Cet échec mériterait que l'on se pose plusieurs questions :
- est-ce la méthode telle que la proposait cette circulaire qui était mauvaise?
- est-ce les acteurs qui ont résisté (on peut imaginer que des préfets aient traîné des pieds devant des instructions qui leur paraissaient inadaptées, même si ce n'est pas dans la culture de ce corps),
- est-ce que le turnover rapide des préfets a désorganisé ce corps, comme cela avait été le cas aux Antilles lors des grandes grèves de 2008?
- est-ce le tissu administratif qui a fait défaut? On peut penser que les choses se seraient mieux passées si les préfets avaient confié l'organisation de cette campagne de vaccination aux professionnels de santé…
- est-ce, enfin, l'organisation administrative elle-même qui n'est plus adaptée à une société qui a beaucoup changé?

vendredi, janvier 08, 2010

Seguin : que d'émotions!

Est-ce parce qu'elle a pris tout le monde par surprise? La mort de Philippe Seguin a suscité des réactions étranges, presque excessives, entre un Fillon au bord des larmes, une Martine Aubry, presque aussi émue (il est vrai qu'elle avait travaillé avec lui au Ministère des Affaires Sociales) et une planquée d'élus de tous bords qui n'en pouvaient plus de tresser les louanges d'un homme dont le regard lourdement souligné de cernes, le rire tonitruant, les gestes d'agacement et les colères à peine rentrées m'ont, personnellement, souvent mis mal à l'aise.

Oserais-je le dire? Son alliance avec Pasqua, son gaullisme d'avant-hier, sa saga familiale si souvent mise en avant (par lui ou par d'autres, je l'ignore) m'incitaient à ne pas trop me fier à un homme dont je savais pourtant qu'il avait, lors du débat sur Maastricht avec Mitterrand, fait preuve de retenue face à un adversaire au bout de ses forces quand d'autres en auraient profité.

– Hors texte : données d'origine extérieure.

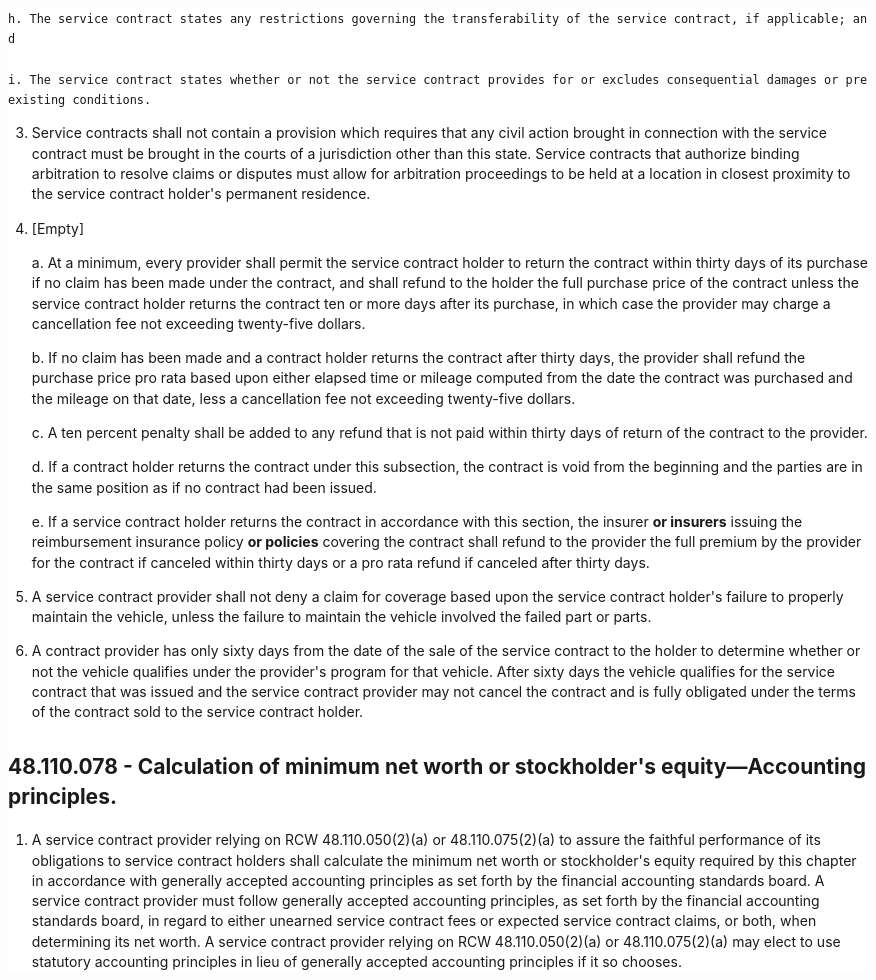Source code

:     h. The service contract states any restrictions governing the transferability of the service contract, if applicable; and

    i. The service contract states whether or not the service contract provides for or excludes consequential damages or preexisting conditions.

3. Service contracts shall not contain a provision which requires that any civil action brought in connection with the service contract must be brought in the courts of a jurisdiction other than this state. Service contracts that authorize binding arbitration to resolve claims or disputes must allow for arbitration proceedings to be held at a location in closest proximity to the service contract holder's permanent residence.

4. [Empty]

    a. At a minimum, every provider shall permit the service contract holder to return the contract within thirty days of its purchase if no claim has been made under the contract, and shall refund to the holder the full purchase price of the contract unless the service contract holder returns the contract ten or more days after its purchase, in which case the provider may charge a cancellation fee not exceeding twenty-five dollars.

    b. If no claim has been made and a contract holder returns the contract after thirty days, the provider shall refund the purchase price pro rata based upon either elapsed time or mileage computed from the date the contract was purchased and the mileage on that date, less a cancellation fee not exceeding twenty-five dollars.

    c. A ten percent penalty shall be added to any refund that is not paid within thirty days of return of the contract to the provider.

    d. If a contract holder returns the contract under this subsection, the contract is void from the beginning and the parties are in the same position as if no contract had been issued.

    e. If a service contract holder returns the contract in accordance with this section, the insurer **or insurers** issuing the reimbursement insurance policy **or policies** covering the contract shall refund to the provider the full premium by the provider for the contract if canceled within thirty days or a pro rata refund if canceled after thirty days.

5. A service contract provider shall not deny a claim for coverage based upon the service contract holder's failure to properly maintain the vehicle, unless the failure to maintain the vehicle involved the failed part or parts.

6. A contract provider has only sixty days from the date of the sale of the service contract to the holder to determine whether or not the vehicle qualifies under the provider's program for that vehicle. After sixty days the vehicle qualifies for the service contract that was issued and the service contract provider may not cancel the contract and is fully obligated under the terms of the contract sold to the service contract holder.

## 48.110.078 - Calculation of minimum net worth or stockholder's equity—Accounting principles.
1. A service contract provider relying on RCW 48.110.050(2)(a) or 48.110.075(2)(a) to assure the faithful performance of its obligations to service contract holders shall calculate the minimum net worth or stockholder's equity required by this chapter in accordance with generally accepted accounting principles as set forth by the financial accounting standards board. A service contract provider must follow generally accepted accounting principles, as set forth by the financial accounting standards board, in regard to either unearned service contract fees or expected service contract claims, or both, when determining its net worth. A service contract provider relying on RCW 48.110.050(2)(a) or 48.110.075(2)(a) may elect to use statutory accounting principles in lieu of generally accepted accounting principles if it so chooses.
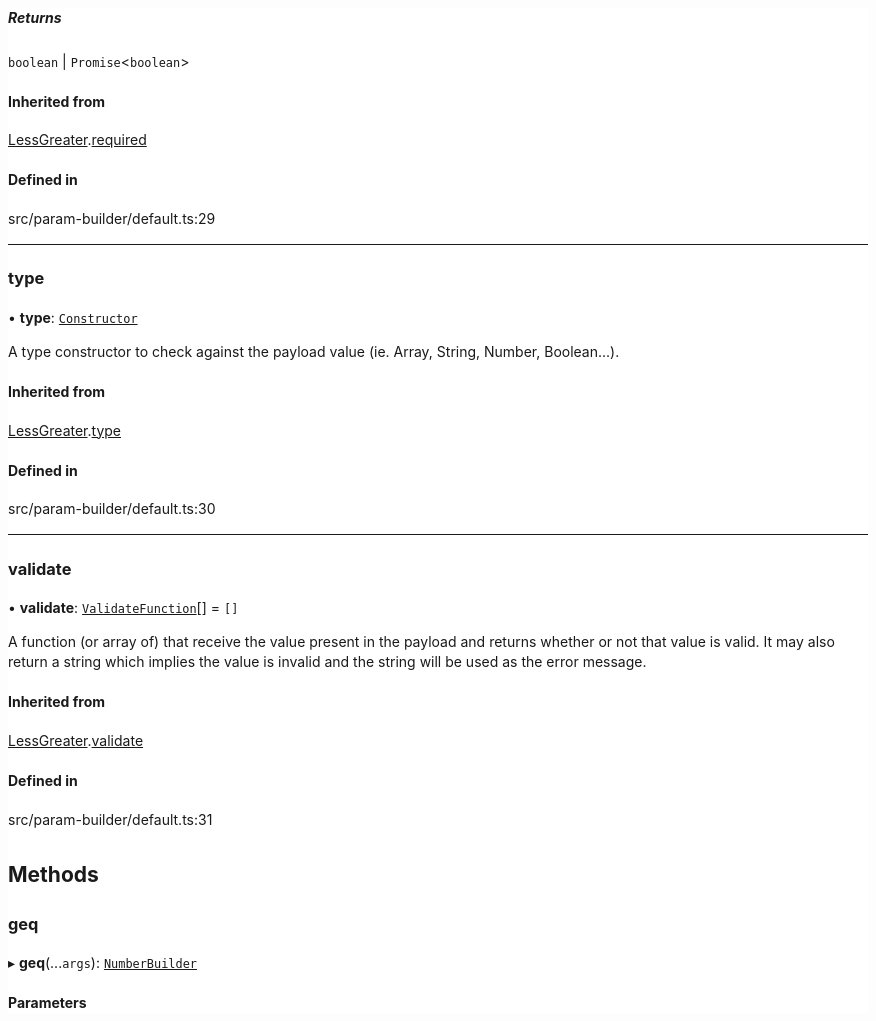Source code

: ##### Returns

`boolean` \| `Promise`<`boolean`\>

#### Inherited from

[LessGreater](./Class-LessGreater).[required](./Class-LessGreater#required)

#### Defined in

src/param-builder/default.ts:29

___

### type

• **type**: [`Constructor`](../interfaces/Interface-Constructor)

A type constructor to check against the payload value (ie. Array, String,
Number, Boolean...).

#### Inherited from

[LessGreater](./Class-LessGreater).[type](./Class-LessGreater#type)

#### Defined in

src/param-builder/default.ts:30

___

### validate

• **validate**: [`ValidateFunction`](../modules/Module-types#validatefunction)[] = `[]`

A function (or array of) that receive the value present in the payload
and returns whether or not that value is valid. It may also return a
string which implies the value is invalid and the string will be used
as the error message.

#### Inherited from

[LessGreater](./Class-LessGreater).[validate](./Class-LessGreater#validate)

#### Defined in

src/param-builder/default.ts:31

## Methods

### geq

▸ **geq**(...`args`): [`NumberBuilder`](./Class-NumberBuilder)

#### Parameters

Mais au delà de ces réserves personnelles, c'est la puissance de ces réactions qui m'a étonné ou, plutôt, la capacité des journalistes à les susciter, à les faire sortir de l'espace privé où elles se déploient d'ordinaire pour en faire une scène de théâtre à la Rousseau ou une peinture à la Greuze. La mort d'un homme politique honorable est un spectacle où chacun joue son rôle : le bouleversé (Fillon), le distant (Juppé), le raisonnable (Emanuelli), le tragique (Pasqua)… Parions que dans quelques années on trouvera tout cela un peu indécent. A moins que la théâtralisation de la vie politique s'accentuant, on ne trouve tout cela bien fade. Allez savoir.